La prétention, base de l’identité

(à M.) Y a t-il un sujet qui te parle particulièrement parmi ceux qui sont sur la liste des mécanismes identitaires ?

Peut-être l’orgueil, la vanité.

L’arrogance, ça te parle aussi ? Le mieux est de commencer avec un exemple pour savoir ce que tu mets derrière ces mots.

Oui. Parfois, je me sens supérieur aux autres et ça s’exprime par le fait qu’ils m’ennuient. Les interactions avec les autres me pèsent très vite et je peux parfois les envoyer sur les roses, même si je ne m’en rends pas toujours compte.

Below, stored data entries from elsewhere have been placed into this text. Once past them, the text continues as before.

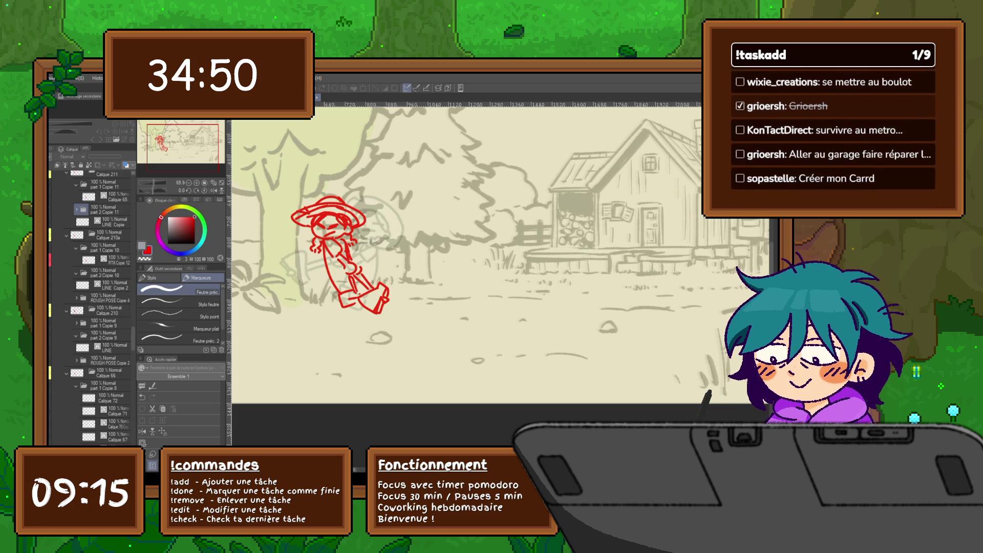
key("Left")
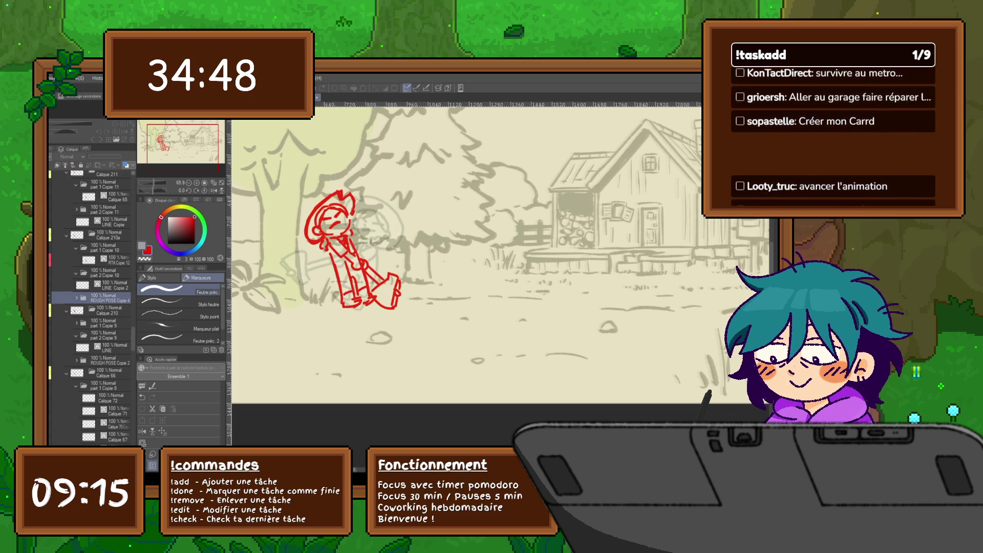
key("Right")
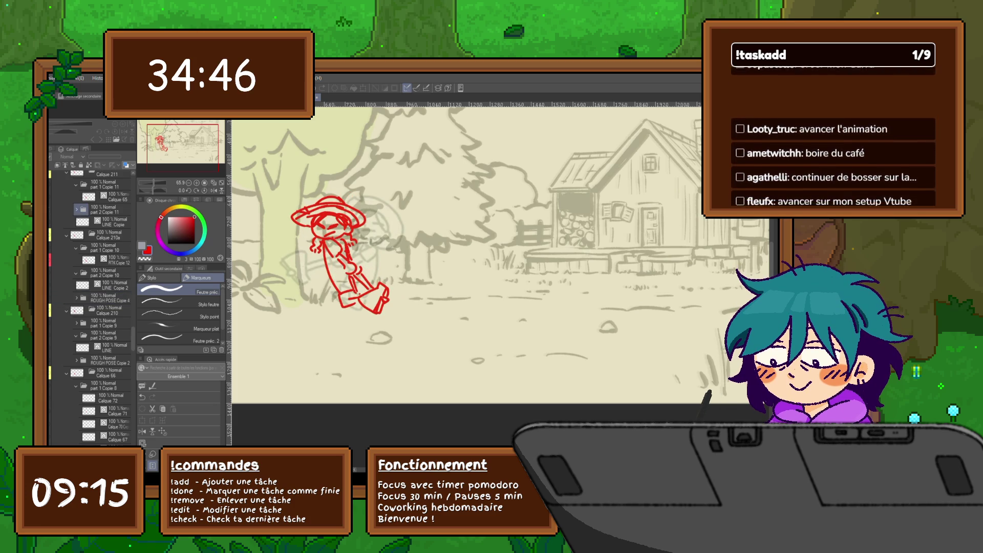
key("Right")
key("Right")
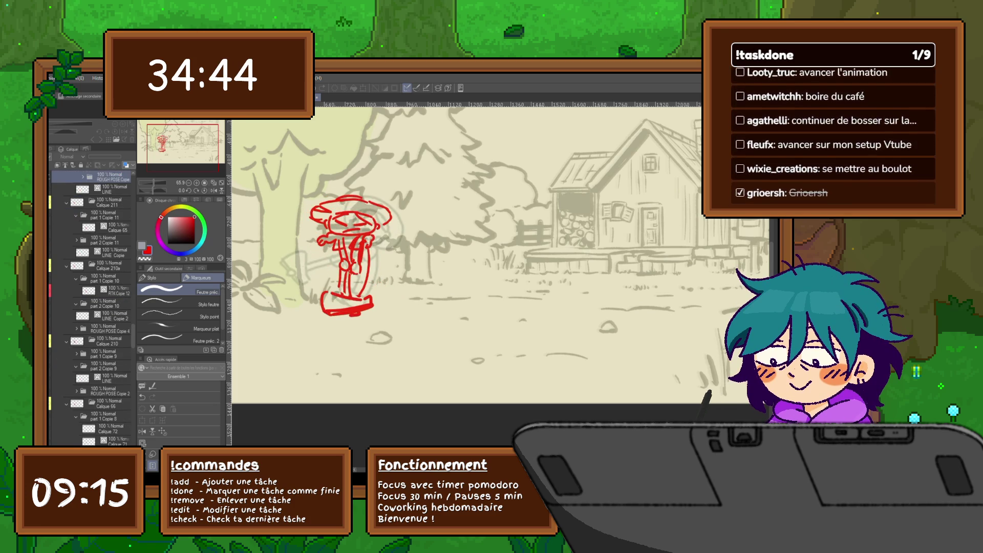
key("Right")
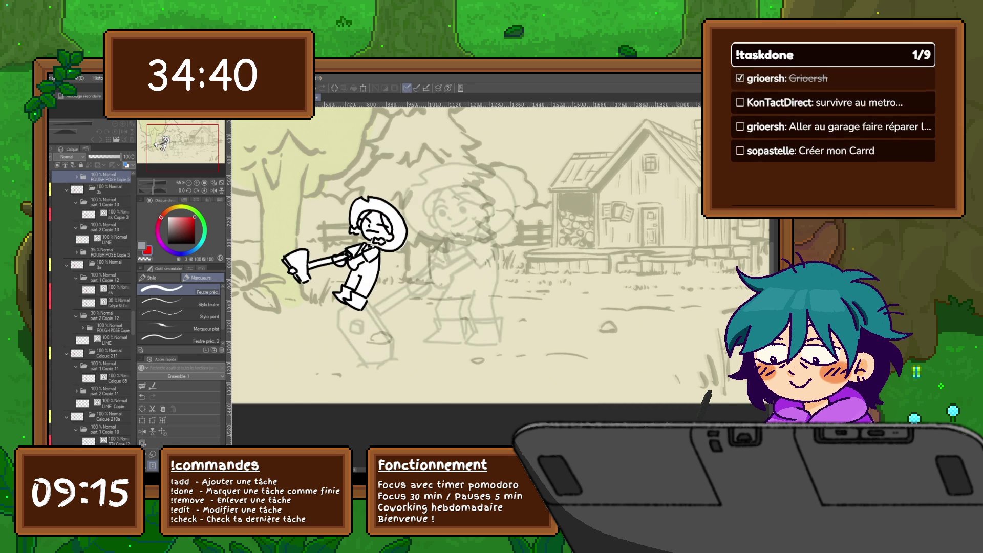
Step: Cycle onward through the rough and lineart frames back to the hat pose
key("Right")
key("Right")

Il y a un jugement sur les autres ?

Oui. Et je sens en moi une tension. Ces dernières semaines, j’essaye de l’observer davantage et de ne pas l’exprimer, même si je la ressens. L’arrogance s’exprime aussi dans le fait que je suis très curieux, j’essaye de me documenter à fond sur un sujet et si je crois à quelque chose, j’y vais tête baissée. C’est comme si ça devenait la vérité pour moi et du coup, je perçois tout le reste comme moins bien, même si je n’essaye pas forcément d’imposer mon point de vue. Par exemple, je fais du potager bio et je me suis fait manger tous les légumes par des campagnols, mais malgré tout, je regarde de haut ceux qui utilisent du Round-up et ce genre de méthode que je vais juger comme archaïques.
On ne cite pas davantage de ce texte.